# Collected data
□ □ □ □ □

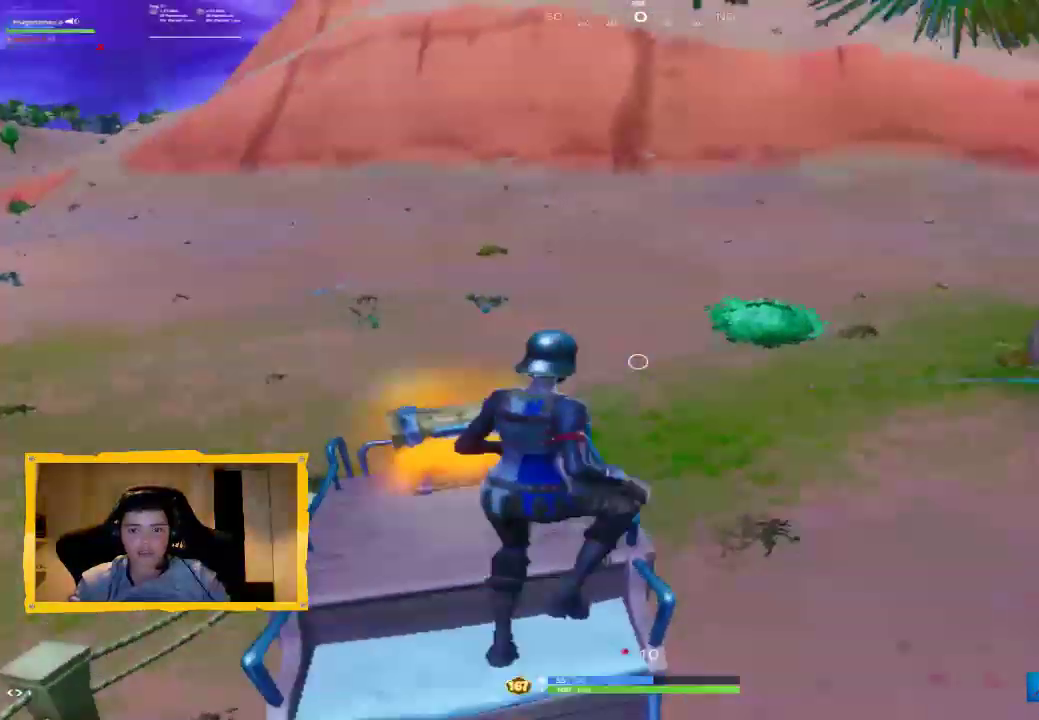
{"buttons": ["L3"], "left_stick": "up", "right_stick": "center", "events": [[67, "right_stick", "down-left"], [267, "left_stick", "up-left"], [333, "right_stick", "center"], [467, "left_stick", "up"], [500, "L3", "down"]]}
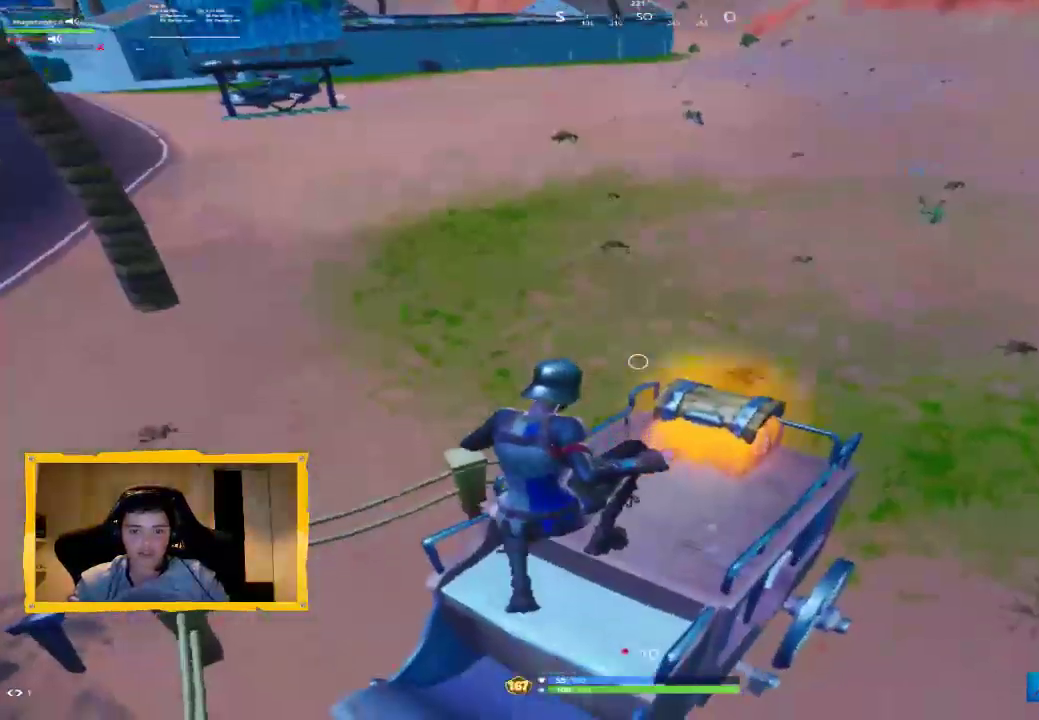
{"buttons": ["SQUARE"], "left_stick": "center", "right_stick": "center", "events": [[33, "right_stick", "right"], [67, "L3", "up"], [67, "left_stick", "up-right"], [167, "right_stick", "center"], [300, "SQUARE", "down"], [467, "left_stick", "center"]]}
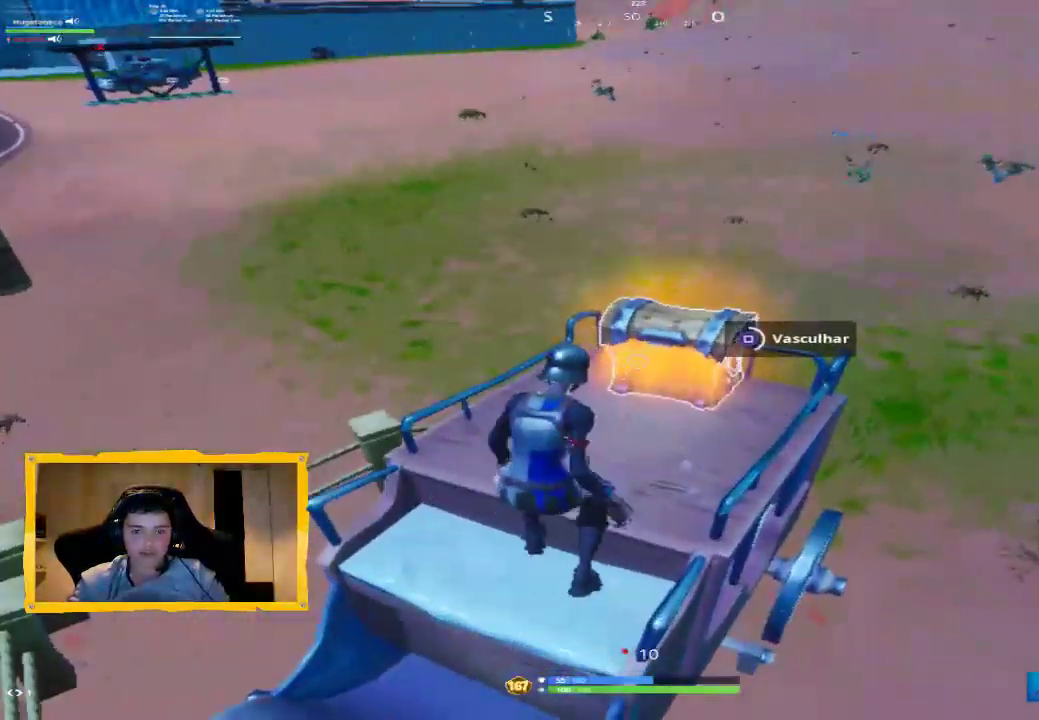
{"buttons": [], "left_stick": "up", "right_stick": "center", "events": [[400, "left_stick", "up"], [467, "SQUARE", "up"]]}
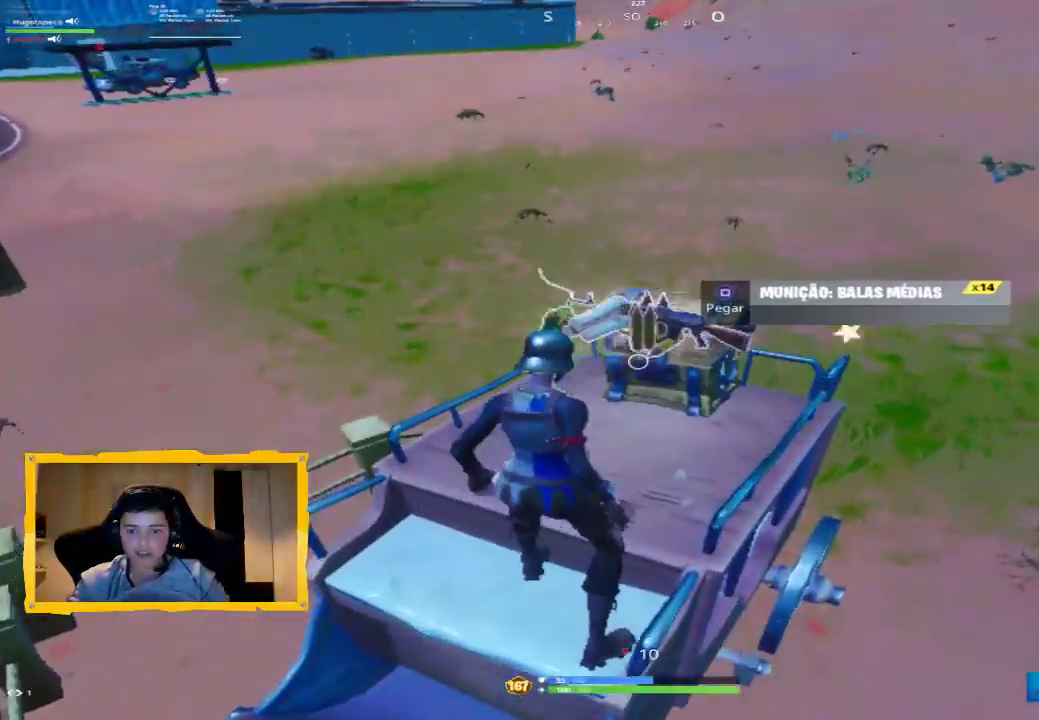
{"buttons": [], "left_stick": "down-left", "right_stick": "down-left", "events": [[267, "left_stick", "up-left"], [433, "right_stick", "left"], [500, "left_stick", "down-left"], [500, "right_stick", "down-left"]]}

□ □ □ □ □

# Prompt
Repeat the data exactly as written, but without the pictures.

# Solved exercise
{"buttons": ["L3"], "left_stick": "up", "right_stick": "center", "events": [[67, "right_stick", "down-left"], [267, "left_stick", "up-left"], [333, "right_stick", "center"], [467, "left_stick", "up"], [500, "L3", "down"]]}
{"buttons": ["SQUARE"], "left_stick": "center", "right_stick": "center", "events": [[33, "right_stick", "right"], [67, "L3", "up"], [67, "left_stick", "up-right"], [167, "right_stick", "center"], [300, "SQUARE", "down"], [467, "left_stick", "center"]]}
{"buttons": [], "left_stick": "up", "right_stick": "center", "events": [[400, "left_stick", "up"], [467, "SQUARE", "up"]]}
{"buttons": [], "left_stick": "down-left", "right_stick": "down-left", "events": [[267, "left_stick", "up-left"], [433, "right_stick", "left"], [500, "left_stick", "down-left"], [500, "right_stick", "down-left"]]}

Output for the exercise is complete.